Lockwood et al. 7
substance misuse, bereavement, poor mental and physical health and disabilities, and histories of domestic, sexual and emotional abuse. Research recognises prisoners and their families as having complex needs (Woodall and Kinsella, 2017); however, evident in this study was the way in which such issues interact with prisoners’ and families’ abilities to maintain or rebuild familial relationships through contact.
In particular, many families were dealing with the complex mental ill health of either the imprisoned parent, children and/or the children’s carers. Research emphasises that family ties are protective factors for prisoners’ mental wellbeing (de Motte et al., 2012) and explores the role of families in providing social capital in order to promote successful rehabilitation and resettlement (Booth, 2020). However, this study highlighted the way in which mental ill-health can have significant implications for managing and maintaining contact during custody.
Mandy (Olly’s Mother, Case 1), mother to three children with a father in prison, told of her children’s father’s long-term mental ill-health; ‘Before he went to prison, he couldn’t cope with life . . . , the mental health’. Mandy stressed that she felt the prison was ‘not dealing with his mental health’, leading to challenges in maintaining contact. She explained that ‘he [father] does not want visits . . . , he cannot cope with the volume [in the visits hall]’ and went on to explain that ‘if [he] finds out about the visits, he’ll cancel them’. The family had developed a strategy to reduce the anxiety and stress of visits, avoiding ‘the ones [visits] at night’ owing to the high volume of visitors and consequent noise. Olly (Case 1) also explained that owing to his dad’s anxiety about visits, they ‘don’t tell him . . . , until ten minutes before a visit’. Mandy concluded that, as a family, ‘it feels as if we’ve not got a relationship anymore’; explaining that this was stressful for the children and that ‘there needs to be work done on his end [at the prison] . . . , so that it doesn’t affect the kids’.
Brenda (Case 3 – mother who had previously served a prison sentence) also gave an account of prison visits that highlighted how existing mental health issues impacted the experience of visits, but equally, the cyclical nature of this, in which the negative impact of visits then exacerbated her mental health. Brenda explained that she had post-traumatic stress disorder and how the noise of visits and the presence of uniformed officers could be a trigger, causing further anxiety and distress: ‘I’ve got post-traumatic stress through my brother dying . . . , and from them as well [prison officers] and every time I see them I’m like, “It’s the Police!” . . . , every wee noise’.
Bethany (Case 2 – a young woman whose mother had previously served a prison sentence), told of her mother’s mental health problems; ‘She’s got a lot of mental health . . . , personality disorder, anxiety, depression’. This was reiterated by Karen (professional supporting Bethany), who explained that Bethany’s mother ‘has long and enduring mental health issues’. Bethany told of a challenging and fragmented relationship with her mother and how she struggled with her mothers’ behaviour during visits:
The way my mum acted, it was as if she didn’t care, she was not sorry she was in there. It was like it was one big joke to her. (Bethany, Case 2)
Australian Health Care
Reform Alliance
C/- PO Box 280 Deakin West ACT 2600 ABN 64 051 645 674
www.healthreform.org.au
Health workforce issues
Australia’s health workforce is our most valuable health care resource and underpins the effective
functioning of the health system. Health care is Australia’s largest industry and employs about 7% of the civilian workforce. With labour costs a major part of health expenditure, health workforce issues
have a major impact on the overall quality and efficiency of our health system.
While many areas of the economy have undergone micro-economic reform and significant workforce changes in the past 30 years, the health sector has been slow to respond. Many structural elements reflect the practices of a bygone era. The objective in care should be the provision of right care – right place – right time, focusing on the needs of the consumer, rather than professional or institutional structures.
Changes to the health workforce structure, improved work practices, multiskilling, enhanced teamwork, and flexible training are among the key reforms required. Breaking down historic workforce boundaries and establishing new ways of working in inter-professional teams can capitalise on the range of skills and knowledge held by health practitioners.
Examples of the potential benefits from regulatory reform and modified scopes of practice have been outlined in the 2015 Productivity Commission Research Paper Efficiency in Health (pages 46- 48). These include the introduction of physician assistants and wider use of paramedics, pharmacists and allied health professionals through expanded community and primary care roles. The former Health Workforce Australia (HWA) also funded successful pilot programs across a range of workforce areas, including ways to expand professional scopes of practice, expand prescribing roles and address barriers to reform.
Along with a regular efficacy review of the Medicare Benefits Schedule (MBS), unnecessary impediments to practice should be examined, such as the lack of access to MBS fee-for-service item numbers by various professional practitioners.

════════

▶ [Work to complete]:
May I have all of the records repeated exactly?

▶ [Result of the exercise]:
Lockwood et al. 7
substance misuse, bereavement, poor mental and physical health and disabilities, and histories of domestic, sexual and emotional abuse. Research recognises prisoners and their families as having complex needs (Woodall and Kinsella, 2017); however, evident in this study was the way in which such issues interact with prisoners’ and families’ abilities to maintain or rebuild familial relationships through contact.
In particular, many families were dealing with the complex mental ill health of either the imprisoned parent, children and/or the children’s carers. Research emphasises that family ties are protective factors for prisoners’ mental wellbeing (de Motte et al., 2012) and explores the role of families in providing social capital in order to promote successful rehabilitation and resettlement (Booth, 2020). However, this study highlighted the way in which mental ill-health can have significant implications for managing and maintaining contact during custody.
Mandy (Olly’s Mother, Case 1), mother to three children with a father in prison, told of her children’s father’s long-term mental ill-health; ‘Before he went to prison, he couldn’t cope with life . . . , the mental health’. Mandy stressed that she felt the prison was ‘not dealing with his mental health’, leading to challenges in maintaining contact. She explained that ‘he [father] does not want visits . . . , he cannot cope with the volume [in the visits hall]’ and went on to explain that ‘if [he] finds out about the visits, he’ll cancel them’. The family had developed a strategy to reduce the anxiety and stress of visits, avoiding ‘the ones [visits] at night’ owing to the high volume of visitors and consequent noise. Olly (Case 1) also explained that owing to his dad’s anxiety about visits, they ‘don’t tell him . . . , until ten minutes before a visit’. Mandy concluded that, as a family, ‘it feels as if we’ve not got a relationship anymore’; explaining that this was stressful for the children and that ‘there needs to be work done on his end [at the prison] . . . , so that it doesn’t affect the kids’.
Brenda (Case 3 – mother who had previously served a prison sentence) also gave an account of prison visits that highlighted how existing mental health issues impacted the experience of visits, but equally, the cyclical nature of this, in which the negative impact of visits then exacerbated her mental health. Brenda explained that she had post-traumatic stress disorder and how the noise of visits and the presence of uniformed officers could be a trigger, causing further anxiety and distress: ‘I’ve got post-traumatic stress through my brother dying . . . , and from them as well [prison officers] and every time I see them I’m like, “It’s the Police!” . . . , every wee noise’.
Bethany (Case 2 – a young woman whose mother had previously served a prison sentence), told of her mother’s mental health problems; ‘She’s got a lot of mental health . . . , personality disorder, anxiety, depression’. This was reiterated by Karen (professional supporting Bethany), who explained that Bethany’s mother ‘has long and enduring mental health issues’. Bethany told of a challenging and fragmented relationship with her mother and how she struggled with her mothers’ behaviour during visits:
The way my mum acted, it was as if she didn’t care, she was not sorry she was in there. It was like it was one big joke to her. (Bethany, Case 2)
Australian Health Care
Reform Alliance
C/- PO Box 280 Deakin West ACT 2600 ABN 64 051 645 674
www.healthreform.org.au
Health workforce issues
Australia’s health workforce is our most valuable health care resource and underpins the effective
functioning of the health system. Health care is Australia’s largest industry and employs about 7% of the civilian workforce. With labour costs a major part of health expenditure, health workforce issues
have a major impact on the overall quality and efficiency of our health system.
While many areas of the economy have undergone micro-economic reform and significant workforce changes in the past 30 years, the health sector has been slow to respond. Many structural elements reflect the practices of a bygone era. The objective in care should be the provision of right care – right place – right time, focusing on the needs of the consumer, rather than professional or institutional structures.
Changes to the health workforce structure, improved work practices, multiskilling, enhanced teamwork, and flexible training are among the key reforms required. Breaking down historic workforce boundaries and establishing new ways of working in inter-professional teams can capitalise on the range of skills and knowledge held by health practitioners.
Examples of the potential benefits from regulatory reform and modified scopes of practice have been outlined in the 2015 Productivity Commission Research Paper Efficiency in Health (pages 46- 48). These include the introduction of physician assistants and wider use of paramedics, pharmacists and allied health professionals through expanded community and primary care roles. The former Health Workforce Australia (HWA) also funded successful pilot programs across a range of workforce areas, including ways to expand professional scopes of practice, expand prescribing roles and address barriers to reform.
Along with a regular efficacy review of the Medicare Benefits Schedule (MBS), unnecessary impediments to practice should be examined, such as the lack of access to MBS fee-for-service item numbers by various professional practitioners.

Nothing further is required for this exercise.